Marden's theorem
The set of Marden (after Morris Marden) is a mathematical theorem in the area of function theory . It describes a geometric relationship between the zeros of a third degree polynomial and the zeros of its derivative . According to Gauss-Lucas theorem , the zeros of the derivative must lie within the triangle formed by the zeros of the polynomial in the complex number plane . Marden's theorem also provides an exact localization and is as follows:
- Let be a complex third degree polynomial. If it has three different non- collinear zeros, then the triangle formed by them in the complex number plane has an inscribed ellipse that touches the triangle in the middle of the sides and whose two focal points are the zeros of .
The ellipse appearing in the sentence is the Steiner inellipse of the triangle formed by the roots of the polynomial. Although the phrase is now named after Morris Marden, it was not himself that he discovered it. Marden described the result in an article in 1945 and later in his book Geometry of Polynomials (1966) without using a special name for it. However, he cites a number of earlier publications, beginning with a publication by Jörg Siebeck in Crelles Journal (1864). The presentation of the sentence in an article in the American Mathematical Monthly by mathematician Dan Kalman won the 2008 Lester Randolph Ford Award .
swell
- Jörg Siebeck: About a new analytical way of treating focal points. In: Journal for pure and applied mathematics (Crelle). 1864, Issue 64, pp. 175-182, ISSN 0075-4102 .

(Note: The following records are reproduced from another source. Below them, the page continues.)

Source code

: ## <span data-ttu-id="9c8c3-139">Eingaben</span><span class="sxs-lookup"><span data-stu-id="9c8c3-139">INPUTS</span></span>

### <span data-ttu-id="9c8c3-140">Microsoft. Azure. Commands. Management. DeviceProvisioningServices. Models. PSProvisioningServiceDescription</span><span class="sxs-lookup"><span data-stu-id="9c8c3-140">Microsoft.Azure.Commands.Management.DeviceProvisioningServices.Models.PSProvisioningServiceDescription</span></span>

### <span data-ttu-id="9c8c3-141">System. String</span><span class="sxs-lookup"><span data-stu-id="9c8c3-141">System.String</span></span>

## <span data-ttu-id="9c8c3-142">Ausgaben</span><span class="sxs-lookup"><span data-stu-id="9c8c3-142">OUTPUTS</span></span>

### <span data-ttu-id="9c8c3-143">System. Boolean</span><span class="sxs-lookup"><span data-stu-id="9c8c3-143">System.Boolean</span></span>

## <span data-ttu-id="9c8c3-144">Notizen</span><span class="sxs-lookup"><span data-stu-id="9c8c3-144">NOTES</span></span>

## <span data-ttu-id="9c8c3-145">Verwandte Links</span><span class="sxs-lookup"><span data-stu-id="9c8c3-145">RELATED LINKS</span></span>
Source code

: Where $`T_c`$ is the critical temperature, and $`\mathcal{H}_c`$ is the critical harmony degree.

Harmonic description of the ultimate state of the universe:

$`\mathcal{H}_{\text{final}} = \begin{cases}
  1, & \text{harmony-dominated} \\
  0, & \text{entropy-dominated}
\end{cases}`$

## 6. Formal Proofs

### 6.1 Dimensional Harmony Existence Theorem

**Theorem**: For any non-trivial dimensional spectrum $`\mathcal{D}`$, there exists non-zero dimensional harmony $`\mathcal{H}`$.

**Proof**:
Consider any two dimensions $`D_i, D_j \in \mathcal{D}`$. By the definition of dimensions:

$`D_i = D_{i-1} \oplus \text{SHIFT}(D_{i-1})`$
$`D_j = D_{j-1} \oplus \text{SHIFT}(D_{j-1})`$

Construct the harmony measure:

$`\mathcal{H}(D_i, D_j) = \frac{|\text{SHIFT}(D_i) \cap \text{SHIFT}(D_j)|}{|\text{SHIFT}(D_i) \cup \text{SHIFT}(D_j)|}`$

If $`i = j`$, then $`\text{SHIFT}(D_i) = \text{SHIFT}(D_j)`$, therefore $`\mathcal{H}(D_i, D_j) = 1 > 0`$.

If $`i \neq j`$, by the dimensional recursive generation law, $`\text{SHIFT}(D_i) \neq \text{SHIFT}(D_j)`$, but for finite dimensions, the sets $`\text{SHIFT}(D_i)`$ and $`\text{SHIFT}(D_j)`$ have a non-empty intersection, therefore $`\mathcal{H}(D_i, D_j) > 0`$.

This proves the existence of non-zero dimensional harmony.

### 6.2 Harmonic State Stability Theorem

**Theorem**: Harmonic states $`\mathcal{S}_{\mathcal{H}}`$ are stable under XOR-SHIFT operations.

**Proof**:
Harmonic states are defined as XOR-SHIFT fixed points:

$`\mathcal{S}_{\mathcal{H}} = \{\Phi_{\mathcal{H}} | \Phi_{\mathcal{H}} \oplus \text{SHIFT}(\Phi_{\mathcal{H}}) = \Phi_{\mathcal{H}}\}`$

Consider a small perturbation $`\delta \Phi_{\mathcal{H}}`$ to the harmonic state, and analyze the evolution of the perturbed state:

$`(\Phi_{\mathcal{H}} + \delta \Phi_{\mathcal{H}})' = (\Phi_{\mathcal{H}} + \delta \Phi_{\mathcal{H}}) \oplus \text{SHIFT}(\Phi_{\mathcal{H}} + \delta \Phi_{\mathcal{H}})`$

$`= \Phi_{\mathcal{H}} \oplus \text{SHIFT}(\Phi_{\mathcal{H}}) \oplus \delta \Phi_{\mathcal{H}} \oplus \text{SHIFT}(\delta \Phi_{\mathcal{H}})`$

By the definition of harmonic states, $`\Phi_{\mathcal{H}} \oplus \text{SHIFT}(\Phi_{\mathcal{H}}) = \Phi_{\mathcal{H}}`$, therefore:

- Dan Kalman: The Most Marvelous Theorem in Mathematics. In: Journal of Online Mathematics and its Applications (now Loci - Online Journal of the MAA ). April 2008.
- Dan Kalman: An Elementary Proof of Marden's Theorem. In: The American Mathematical Monthly. 115, April 2008, pp. 330-338, ISSN 0002-9890 .
- Morris Marden: A note on the zeroes of the sections of a partial fraction. In: Bulletin of the American Mathematical Society. 51 (12), pp. 935-940, 1945, doi : 10.1090 / S0002-9904-1945-08470-5 .
Individual evidence
- ^ Dan Kalman: The Most Marvelous Theorem in Mathematics. In: Journal of Online Mathematics and its Applications (now Loci - Online Journal of the MAA ). April 2008.